The most feared complication of any intraocular surgery is the development of endophthalmitis. The reported incidence of post surgical endophthalmitis in various series is 0.04%-4%. The incidence of post operative endophthalmitis in India varies from 1 in 200 to 1 in 1000. The literature talks about isolated cases of postoperative endophthalmitis as well as cluster endophthalmitis.
The risk factors are different for isolated and cluster endophthalmitis. Patient factors play a predominant role in isolated postoperative endophthalmitis. Patients own bacterial flora may gain entry at the time of surgery and thus increasing the development of postoperative endophthalmitis. We should also rule out diseases like chronic blepharitis, conjunctivitis, canaliculitis and keratoconjuntivitis sicca before planning ocular surgery for the patient. The other important intraoperative risk factors for isolated postoperative endophthalmitis are inadequate eyelid or conjunctival disinfection, prolonged surgery, vitreous loss, prolene haptics of Iol. The above factors can be taken care of by the use of pre-operative topical antibiotics for 24 hours, facial scrub, povidone iodine into the conjunctival sac, adhesive plastic drapes to separate eyelashes, surgeon gloves, subconjunctival antibiotics at the end of the surgery. The role of antibiotics in the irrigating solutions is still questionable.
External factors are the major risk factors in the causation of cluster postoperative endophthalmitis. There have been various reports from all over the world describing bacterial as well as fungal postoperative cluster endophthalmitis. Defects in sterlisation of instruments, contamination of tap water, multiple dose fluids and drugs have been held responsible for bacterial cluster postoperative endophthalmitis. Fungal cluster postoperative endophthalmitis has been reported after contaminated irrigating solutions, IOLs, viscoelastics, improper ventilation system, poor OT hygiene and even after hospital construction activity. To prevent the occurrence of these cluster infections, we have to remain on guard for any breach in infection control measures, use standardized irrigating solutions and drugs.

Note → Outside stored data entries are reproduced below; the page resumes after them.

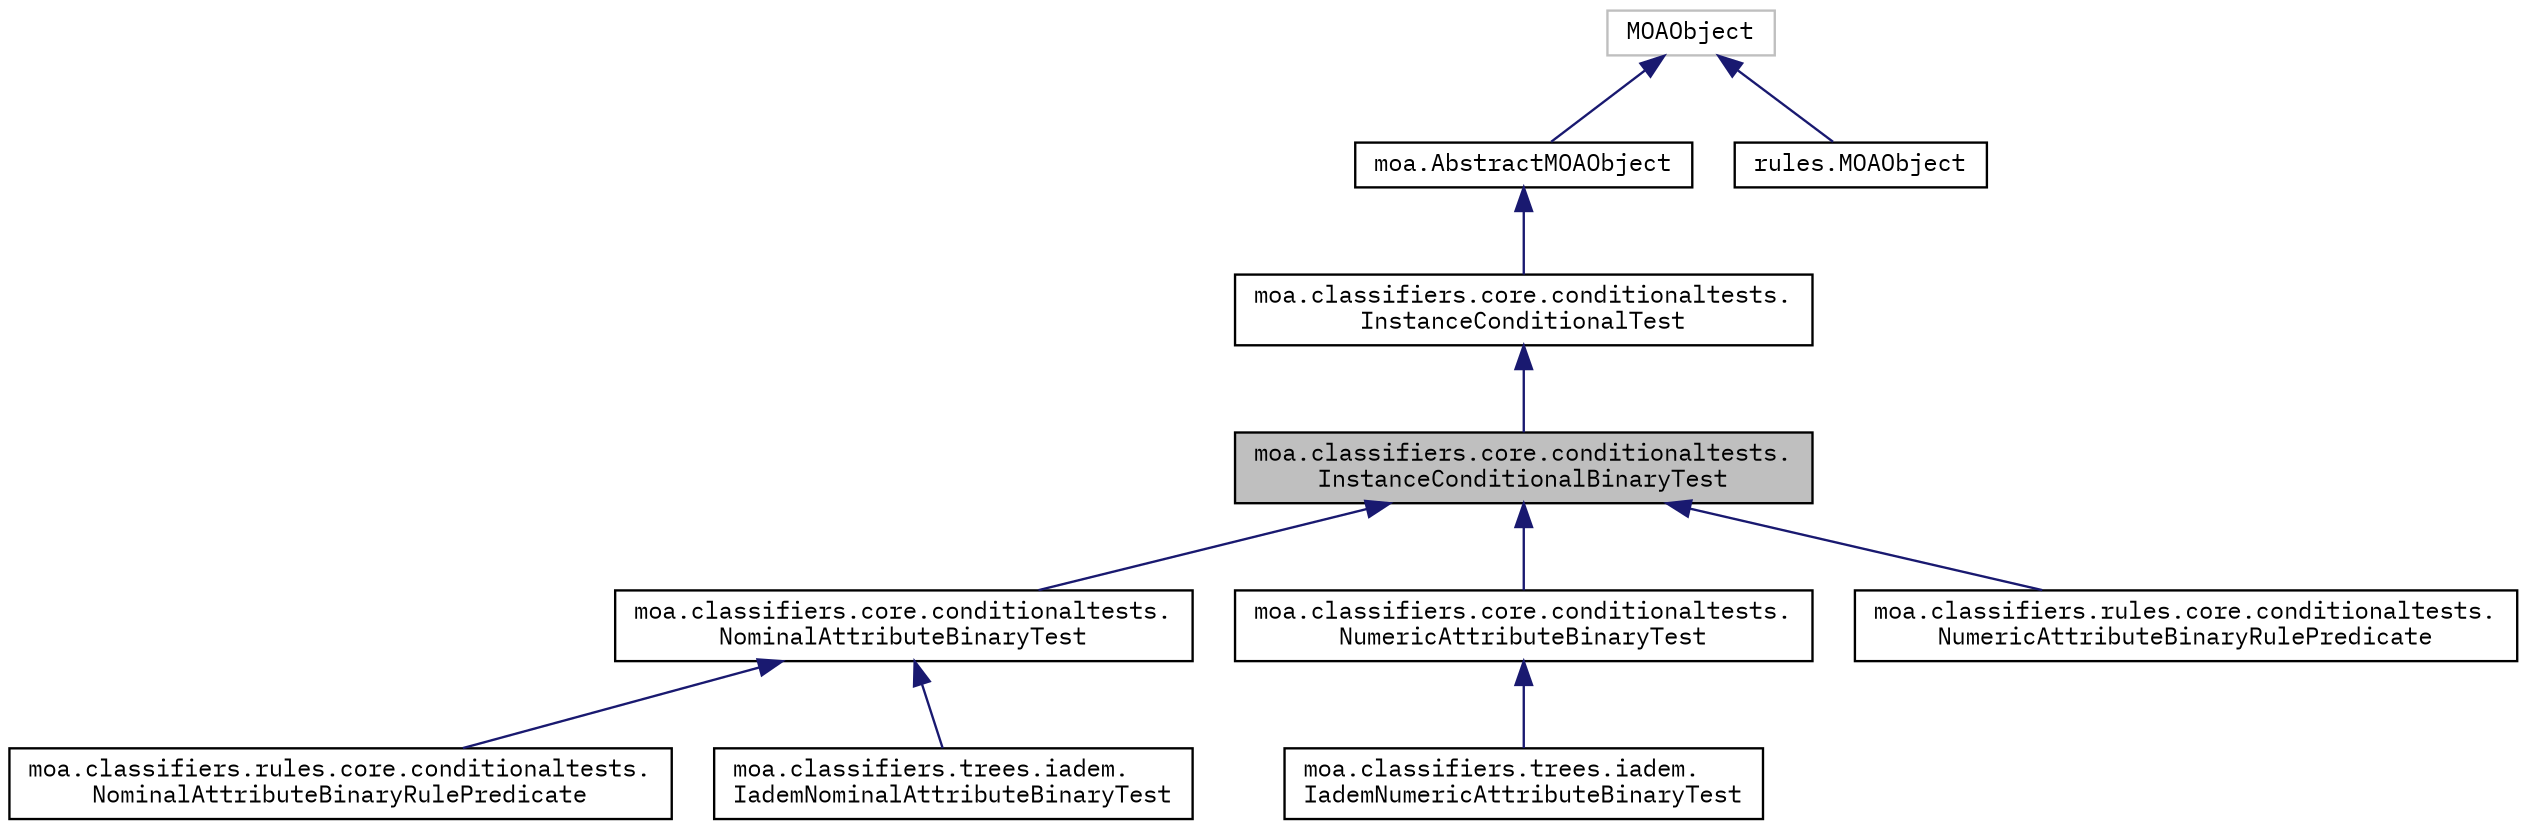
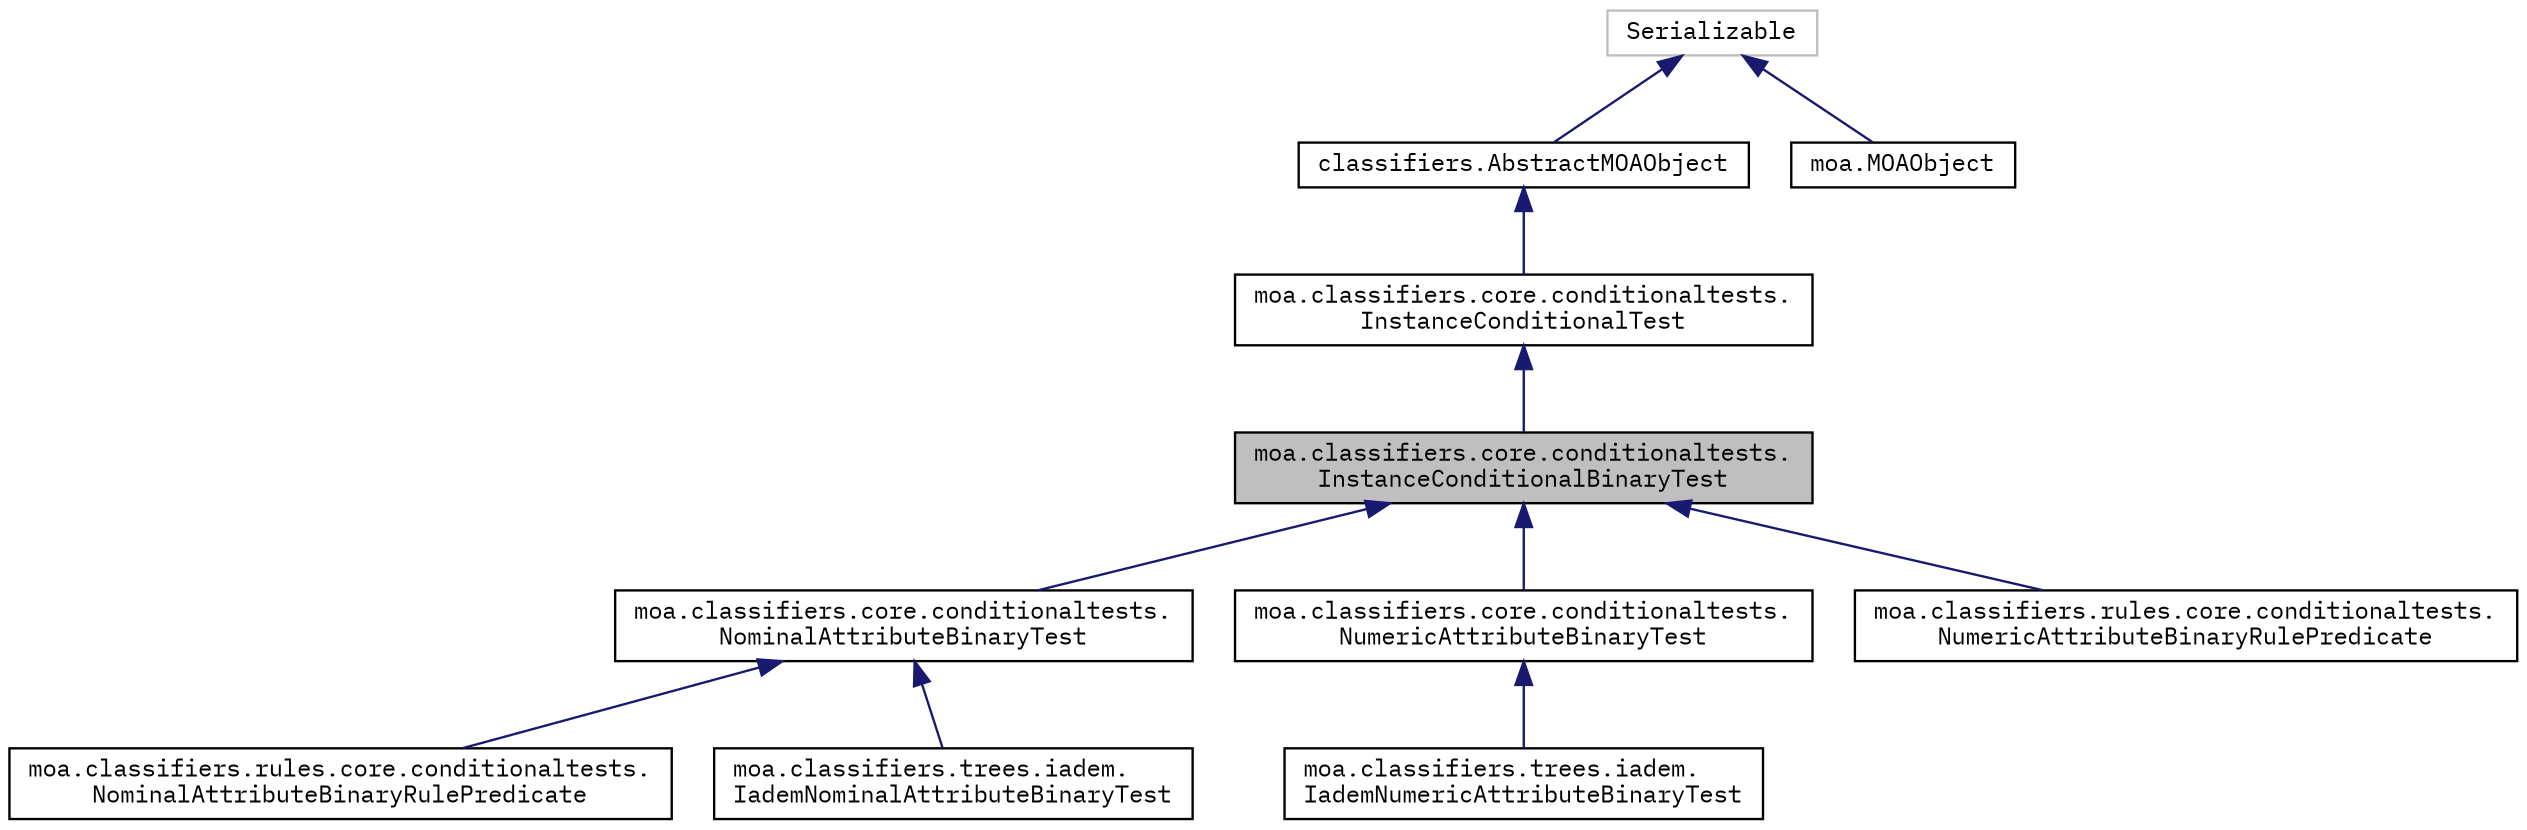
  digraph {
    fontname="IBM Plex Mono"
    rankdir=TB
    node [color=black fillcolor=white fontname="IBM Plex Mono" fontsize=10 shape=record style=filled]
    edge [color=midnightblue dir=back fontname="IBM Plex Mono" fontsize=10 labelfontname=Helvetica labelfontsize=10 style=solid]
    n1 [fillcolor=grey75 fontcolor=black height=0.2 label="moa.classifiers.core.conditionaltests.\lInstanceConditionalBinaryTest" width=0.4]
    n2 [height=0.2 label="moa.classifiers.core.conditionaltests.\lNominalAttributeBinaryTest" width=0.4]
    n3 [height=0.2 label="moa.classifiers.core.conditionaltests.\lNumericAttributeBinaryTest" width=0.4]
    n4 [height=0.2 label="moa.classifiers.rules.core.conditionaltests.\lNumericAttributeBinaryRulePredicate" width=0.4]
    n5 [height=0.2 label="moa.classifiers.rules.core.conditionaltests.\lNominalAttributeBinaryRulePredicate" width=0.4]
    n6 [height=0.2 label="moa.classifiers.trees.iadem.\lIademNominalAttributeBinaryTest" width=0.4]
    n7 [height=0.2 label="moa.classifiers.trees.iadem.\lIademNumericAttributeBinaryTest" width=0.4]
    n8 [height=0.2 label="moa.classifiers.core.conditionaltests.\lInstanceConditionalTest" width=0.4]
-   n9 [height=0.2 label="moa.AbstractMOAObject" width=0.4]
-   n10 [height=0.2 label="rules.MOAObject" width=0.4]
-   n11 [color=grey75 height=0.2 label=MOAObject width=0.4]
+   n9 [height=0.2 label="classifiers.AbstractMOAObject" width=0.4]
+   n10 [height=0.2 label="moa.MOAObject" width=0.4]
+   n11 [color=grey75 height=0.2 label=Serializable width=0.4]
    n1 -> n2
    n1 -> n3
    n1 -> n4
    n2 -> n5
    n2 -> n6
    n3 -> n7
    n8 -> n1
    n9 -> n8
    n11 -> n9
    n11 -> n10
  }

The prognosis in postoperative endophthalmitis depends on the virulence of the microorganisms and early intervention. For early recognition of postoperative infection, frequent postoperative follow up at 24 hours, 72 hour and 7 days is necessary. Every follow up examination comprises of recording visual acuity, slit lamp biomicroscopic examination and looking for media clarity. After the clinical diagnosis of endophthalmitis is made, the further management depends on the presenting visual acuity and the microbiological spectrum.
EVS, the largest multicentric trial on post operative endophthalmitis did not include the cases of fungal endophthalmitis. The microbiological spectrum as per the EVS was different from the microbiological spectrum found in our setup where we have higher incidence of fungal and gram negative endophthalmitis. The reported Indian figures show gram negative bacteria to account for 20% of the culture positive cases as against the incidence of 6% reported by EVS. Fungal endophthalmitis comprised of 16.7% of the culture positive cases.
As per the EVS guidelines, the eyes with visual acuity of hand motions or better are subjected to vitreous tap and intravitreal broad spectrum antibiotics. Vitreous sample is immediately subjected to gram stain, KOH and calcoflour smear. The sample is also innoculated on blood agar, chocolate agar, liquid agar and Sabauraud’s dextrose agar. We prefer to use Vancomycin 1 mg/0.1ml and Ceftazidime 2.25mg/0.1ml because 94% of the culture positive cases are caused by gram positive organisms which are 100% sensitive to Vancomycin and 6% of culture positive cases are by gram negative group of organisms which are 90% sensitive to Ceftazidime. Systemic antibiotics are not recommended in cases of acute bacterial postoperative endophthalmitis. The indications for pars plana vitrectomy are visual acuity of light perception at presentation, deterioration or no improvement despite intravitreal antibiotics, delayed onset endophthalmitis or fungal endophthalmitis. The protocol for managing fungal endophthalmitis is pars plana vitrectomy, intravitreal amphotericin B 5ug and systemic antifungals. The precautions while performing pars plana vitrectomy in endophthalmitis are the use of 6mm infusion cannula, clearing AC hypopyon and exudative membrane, collection of undiluted vitreous sample from midvitreous cavity, aiming to clear only core vitreous and IOL explantation only in cases of gross infection.
In our setup, post operative infections commonly occur in clusters. We see more of gram negative organisms and fungi. And different microbiological spectrum mandates pars plana vitrectomy in majority of your patients. The microbiology is suggestive of contaminated solutions as an important cause of post operative endophthalmitis in our setup. We should remain vigilant and follow standardized surgical protocols. Prompt and aggressive therapeutic interventions are required. In the least, intravitreal antibiotics should be given and the patient should be referred to vitreo-retinal services for subsequent management.